La Russa’s motivation didn’t matter to Showalter; all that mattered was his suspicion that the Yankees were being given a free base. Williams broke from first on the next pitch and cruised into second base standing up, since no Athletics infielder moved from his position and there was no throw from the catcher.
A single promptly extended the Yankees lead by two more runs. They romped to an easy victory.
Three days later, on July 28, the 31 players on the players’ union executive board voted unanimously to go on strike if the terms of a new collective bargaining agreement could not be reached with the owners by August 12.

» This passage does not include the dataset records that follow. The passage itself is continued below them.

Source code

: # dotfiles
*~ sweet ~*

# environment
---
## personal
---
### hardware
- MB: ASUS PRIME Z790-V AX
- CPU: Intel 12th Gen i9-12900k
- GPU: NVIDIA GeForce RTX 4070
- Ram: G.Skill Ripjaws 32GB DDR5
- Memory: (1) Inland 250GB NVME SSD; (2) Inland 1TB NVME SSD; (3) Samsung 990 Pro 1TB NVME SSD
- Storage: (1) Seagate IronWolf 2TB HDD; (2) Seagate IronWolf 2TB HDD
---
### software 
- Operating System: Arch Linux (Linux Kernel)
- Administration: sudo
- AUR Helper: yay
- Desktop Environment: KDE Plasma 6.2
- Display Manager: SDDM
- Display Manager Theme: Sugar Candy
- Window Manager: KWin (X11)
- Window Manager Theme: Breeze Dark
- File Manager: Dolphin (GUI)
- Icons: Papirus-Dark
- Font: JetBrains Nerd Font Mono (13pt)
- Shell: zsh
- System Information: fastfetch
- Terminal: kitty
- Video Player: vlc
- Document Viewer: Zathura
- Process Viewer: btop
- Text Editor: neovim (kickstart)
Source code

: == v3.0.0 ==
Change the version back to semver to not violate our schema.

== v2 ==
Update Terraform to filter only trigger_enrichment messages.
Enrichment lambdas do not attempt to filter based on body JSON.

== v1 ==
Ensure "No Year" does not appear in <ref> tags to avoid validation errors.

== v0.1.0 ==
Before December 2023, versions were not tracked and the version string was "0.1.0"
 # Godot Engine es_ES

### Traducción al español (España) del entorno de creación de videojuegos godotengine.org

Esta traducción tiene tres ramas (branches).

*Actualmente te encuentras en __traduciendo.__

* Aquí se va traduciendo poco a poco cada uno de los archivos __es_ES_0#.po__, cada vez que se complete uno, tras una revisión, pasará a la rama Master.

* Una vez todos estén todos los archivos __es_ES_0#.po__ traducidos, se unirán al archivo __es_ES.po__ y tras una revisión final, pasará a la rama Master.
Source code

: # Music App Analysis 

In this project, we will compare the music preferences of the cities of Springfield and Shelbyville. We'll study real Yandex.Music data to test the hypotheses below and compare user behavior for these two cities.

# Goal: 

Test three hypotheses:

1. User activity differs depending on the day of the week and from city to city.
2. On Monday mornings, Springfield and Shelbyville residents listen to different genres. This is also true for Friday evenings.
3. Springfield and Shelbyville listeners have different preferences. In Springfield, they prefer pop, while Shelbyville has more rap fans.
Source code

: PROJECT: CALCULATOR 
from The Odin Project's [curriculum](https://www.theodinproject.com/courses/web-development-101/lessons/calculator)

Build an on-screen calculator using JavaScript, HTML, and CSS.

The players’ decision cast an ominous cloud on all future games, because everyone knew the talks between representatives of the owners and players had been at a stalemate for months. There weren’t even any new negotiating meetings scheduled before August 12.
The chief issue remained a per-team cap on player salaries, a system already adopted by the NBA and the NFL.
The players felt a strike was the only bargaining leverage they had against the owners, who could wait for the existing labor agre
ement to expire at the end of 1994 and then unilaterally impose new work rules, including a salary cap.
By striking in August, the players imperiled the 1994 postseason, which, not insignificantly, put in jeopardy the $140 million to $170 million in revenue those postseason games would make for baseball’s owners. But collectively, players would lose more—as much as $180 million in unpaid salary. The players, however, had a large strike fund to reimburse the rank and file.
Thirteen years earlier, there had been similar labor strife in the middle of a season, and the issue then had also been a salary cap that the owners wanted to impose. In 1981, a fifty-day strike interrupted the season, and when it was settled (without a salary cap), the postseason was held, albeit with an extra playoff round to account for first-half division champions and second-half division winners.
With good reason, the players in 1994 may have expected an outcome comparable to 1981. But that would prove to be a serious miscalculation.
Unlike 1981, when the owners had only a meager amount of strike insurance, baseball’s ownership in 1994 came to the bargaining table well prepared financially. Intent on a long fight for a salary cap, the owners had for years been funding a plentiful strike insurance policy.
In 1981, the labor impasse ended when the owners ran out of strike insurance. In 1994, when it came to contingency plans, the sides were more evenly matched.
In the Yankees’ clubhouse the day the strike date was set, the mood was unusually glum. “I’ve lived through a bunch of these strikes and lockouts,” Mattingly said. “But this one feels different. It feels worse.”
The team was tense and tempers flared in that night’s game as pitcher Jim Abbott, normally poised on the field, jawed at the home plate umpire over balls and strikes. Shortstop Randy Velarde slammed his glove to the infield dirt after an error. Paul O’Neill, who never needed an excuse to throw a tantrum, went hitless and stormed into the clubhouse, where he destroyed a wooden chair with his bat.